Espresso: fine, but not cornmeal

Espresso needs a fine grind because water pushes through the coffee under pressure in just 25 to 30 seconds. Too fine and you'll extract bitterness while clogging your machine. Too coarse and water rushes through like it's sand, giving you a watery shot with no crema. The right texture resembles fine table salt, not powdered sugar. If you're unsure, select espresso grind at checkout on trezirea.coffee and we'll handle it.

Filter: medium grind, generous extraction

For V60, Chemex, or other pour-over methods, you want a medium grind.

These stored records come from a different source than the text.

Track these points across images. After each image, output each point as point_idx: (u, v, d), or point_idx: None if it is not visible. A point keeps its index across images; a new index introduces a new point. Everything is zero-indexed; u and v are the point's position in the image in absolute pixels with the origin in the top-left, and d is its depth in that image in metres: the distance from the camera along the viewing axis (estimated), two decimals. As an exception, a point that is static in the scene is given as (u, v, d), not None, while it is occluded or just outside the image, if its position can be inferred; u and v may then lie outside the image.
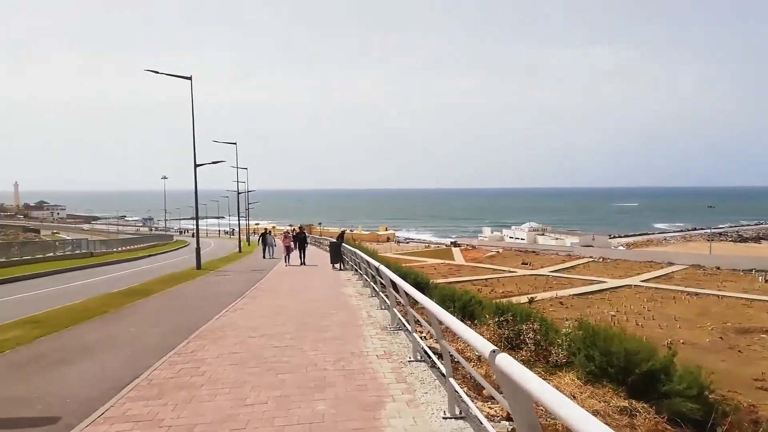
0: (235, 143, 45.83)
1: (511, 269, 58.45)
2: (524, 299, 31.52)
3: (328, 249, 33.74)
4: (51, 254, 33.72)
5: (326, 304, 12.77)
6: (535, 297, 35.53)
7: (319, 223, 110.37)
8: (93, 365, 7.59)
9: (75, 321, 11.15)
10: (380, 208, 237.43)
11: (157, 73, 24.79)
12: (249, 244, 54.76)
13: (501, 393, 3.88)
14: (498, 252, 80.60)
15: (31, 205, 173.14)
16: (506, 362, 2.96)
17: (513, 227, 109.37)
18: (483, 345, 3.40)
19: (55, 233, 72.55)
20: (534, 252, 79.05)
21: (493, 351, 3.17)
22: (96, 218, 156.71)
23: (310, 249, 26.97)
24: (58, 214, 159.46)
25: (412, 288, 7.04)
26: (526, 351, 9.58)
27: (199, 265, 25.55)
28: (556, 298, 38.77)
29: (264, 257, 31.52)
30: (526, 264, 63.86)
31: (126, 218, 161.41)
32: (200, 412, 5.41)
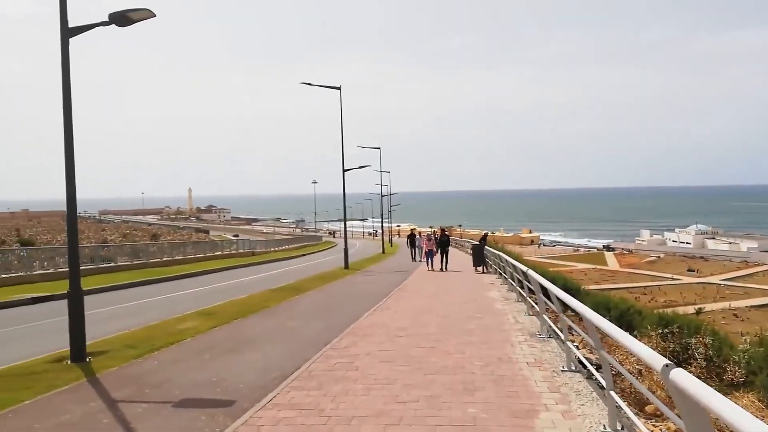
0: (378, 148, 47.40)
1: (675, 276, 53.48)
2: (690, 310, 28.67)
3: (469, 251, 33.59)
4: (219, 252, 37.66)
5: (470, 307, 12.71)
6: (704, 308, 32.20)
7: (460, 225, 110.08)
8: (260, 355, 8.32)
9: (242, 314, 12.31)
10: (524, 210, 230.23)
11: (311, 85, 26.61)
12: (391, 246, 56.28)
13: (673, 410, 3.57)
14: (659, 257, 74.20)
15: (202, 208, 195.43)
16: (683, 378, 2.71)
17: (677, 230, 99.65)
18: (654, 358, 3.15)
19: (235, 236, 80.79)
20: (702, 258, 71.52)
21: (667, 365, 2.93)
22: (256, 220, 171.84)
23: (451, 252, 26.39)
24: (224, 216, 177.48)
25: (565, 293, 6.75)
26: (695, 367, 8.71)
27: (346, 265, 26.80)
28: (729, 309, 34.67)
29: (413, 260, 31.03)
30: (693, 271, 57.99)
31: (281, 220, 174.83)
32: (356, 405, 5.68)
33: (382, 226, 60.17)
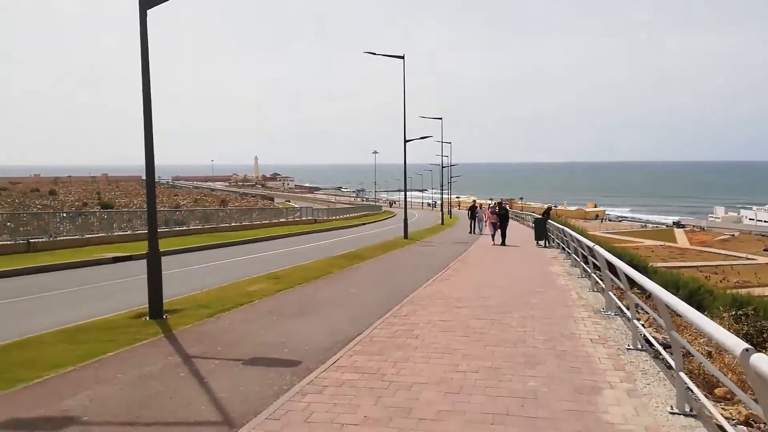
0: (440, 119, 46.84)
1: (750, 256, 50.63)
2: (767, 292, 27.21)
3: (530, 225, 32.97)
4: (283, 219, 38.71)
5: (532, 281, 12.56)
6: (781, 290, 30.34)
7: (521, 198, 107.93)
8: (324, 319, 8.60)
9: (306, 279, 12.70)
10: (589, 183, 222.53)
11: (374, 54, 26.50)
12: (450, 217, 56.00)
13: (749, 396, 3.46)
14: (733, 236, 70.28)
15: (267, 176, 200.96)
16: (765, 363, 2.62)
17: (755, 207, 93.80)
18: (732, 342, 3.04)
19: (287, 202, 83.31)
20: (781, 237, 67.06)
21: (746, 350, 2.83)
22: (318, 189, 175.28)
23: (510, 225, 25.72)
24: (287, 184, 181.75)
25: (633, 270, 6.56)
26: (771, 352, 8.31)
27: (406, 235, 26.94)
28: (809, 293, 32.52)
29: (472, 232, 30.82)
30: (770, 251, 54.61)
31: (342, 189, 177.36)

Water stays in contact with the coffee for 2 to 4 minutes without pressure, so the particles can be larger. The target texture sits somewhere between sand and coarse salt. If your brew tastes watery and thin, you're grinding too coarse. If it's bitter and drains slowly, you've gone too fine. Adjust until it clicks.

Moka: between espresso and filter

The classic stovetop Moka pot wants a fine-medium grind: finer than filter but coarser than espresso. Moka pots use steam pressure rather than a pump, so extraction is gentler. Too fine and you risk a burnt, metallic-tasting brew. Dial it in until the result tastes balanced and clean.